Dauer: ca. 3,5 Stunden

„Tauchas absonderliche Kriminalfälle“

„Sie meinten bisher, in Taucha passiert nichts? Irrtum! Der Nachtwächter führt Sie auf dieser spannenden Tour zu ehemaligen Tatorten, an denen in den letzten sechs Jahrhunderten Kriminalfälle passierten, die den Ermittlern so manches Rätsel aufgaben. Nehmen Sie mit Johann Christoph Meißner die Spuren der Vergangenheit wieder auf und staunen Sie über so manche abrupte Lösung ...“

Hier wollte sie nun alles nachholen, was durch Arbeit in den Hintergrund gerückt war. Agatha war wissbegierig und sie wollte auch staunen, genauso wie es in der Zeitung stand. Sie wollte die helle und die dunkle Vergangenheit ihrer doch so unbekannten Wohnstätte ergründen. Heute stand die Dunkle auf der Tagesordnung, und Agatha wusste in diesem Moment noch nicht, dass diese Tour ihr ganzes Leben verändern würde.

Noch gestern dachte sie: „Mörder, Diebe, Ehebrecher und das in Taucha, das gibt es doch gar nicht.“ Die Menschen waren nett, und wenn sie doch einmal Mittwoch auf den Markt ging, um frische Blumen für ihre kleine zauberhafte Wohnung zu kaufen, grüßten sie alle sehr freundlich, standen in kleinen Gruppen und tuschelten. „Nein, hier gibt es doch keine Mörder und Diebe, und Spießertum ist ja nun auch kein Verbrechen.“ Noch gehörte Agatha nicht so richtig zu ihnen. Obwohl sie schon viele Jahre in Taucha wohnte, angekommen war sie hier noch nicht. Sie sah sich allerdings schon mitten unter diesen Menschen. Sie wollte dazugehören, sich an den Gesprächen beteiligen und viel über diesen Ort erfahren, einen Ort, welcher sie immer mehr in seinen Bann zog. Im Buchladen, welcher hinter den Arkaden unterhalb ihrer Wohnung zu finden war, konnte Agatha einige Büchlein über Taucha erwerben und wurde in ihnen fündig. Sie konnte ihr Wissen über dieses bezaubernde Städtchen an der Parthe erweitern.

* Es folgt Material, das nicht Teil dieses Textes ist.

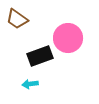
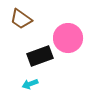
brown trapezoid: moved 4 px right
cyan arrow: rotated 14 degrees counterclockwise
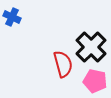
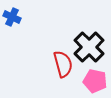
black cross: moved 2 px left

So zum Beispiel, dass Taucha erstmals im Jahre 974 urkundlich erwähnt wurde, dass in den Jahren 1349 und 1680 viele Menschen durch die Pest starben und auch dass mehrere Großbrände die Stadt zerstörten. Das Städtchen Taucha lag auf einer Höhe von 128 Meter über dem Meeresspiegel, hatte mit seinen neun Ortsteilen etwas über 14500 Einwohner zum jetzigen Zeitpunkt. Am 22. Januar 1851 wurde in der Schloßstraße 2 in der Wohnung des Herrn Breitenborn das erste „Expeditionslocal der Sparcasse der Stadt Taucha“ eröffnet.

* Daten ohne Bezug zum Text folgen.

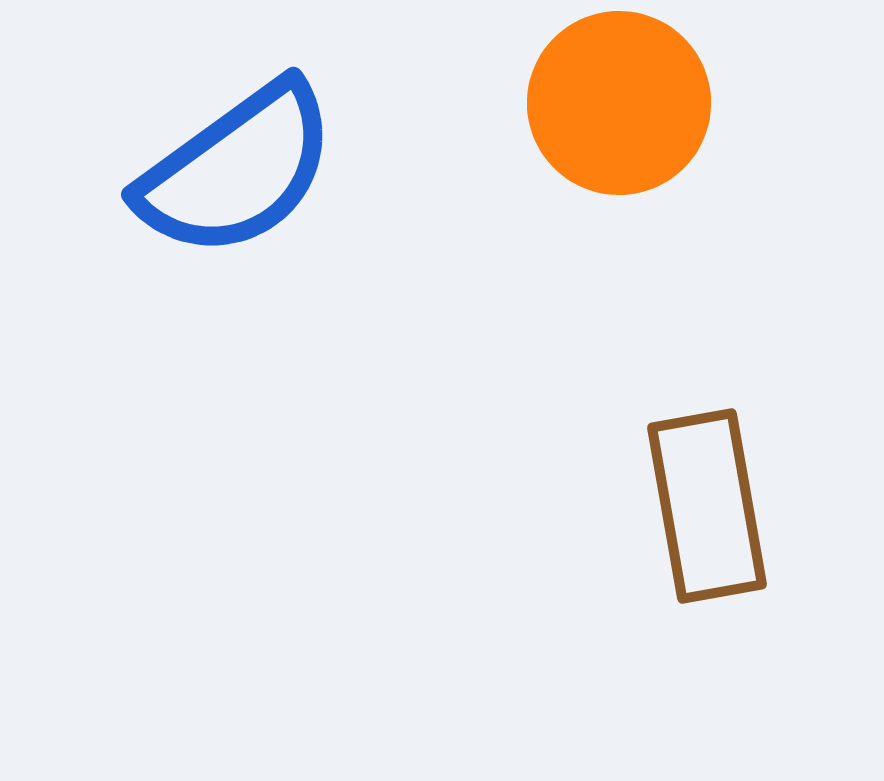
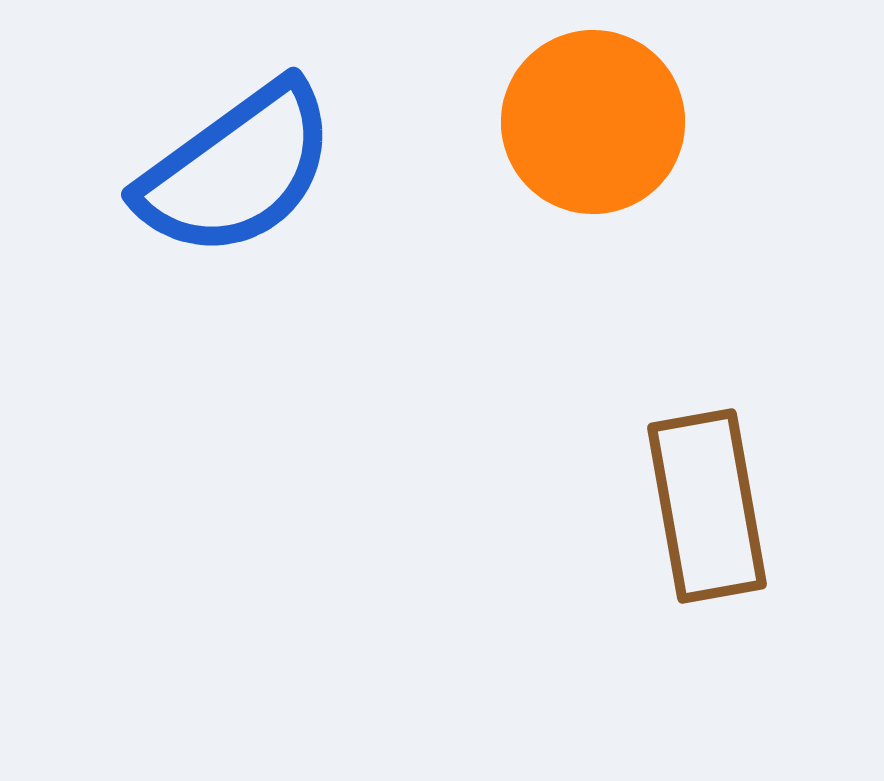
orange circle: moved 26 px left, 19 px down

Da war es wieder, das was sie schon seit Tagen beschäftigte – Sparkasse Taucha, hier war heute Abend der Startpunkt für den Nachtwächterrundgang, auf welchen sie sich schon wie ein kleines Kind freute. Heute ist die Sparkasse in der Leipziger Straße untergebracht und genau dorthin machte Agatha sich nun auf den Weg.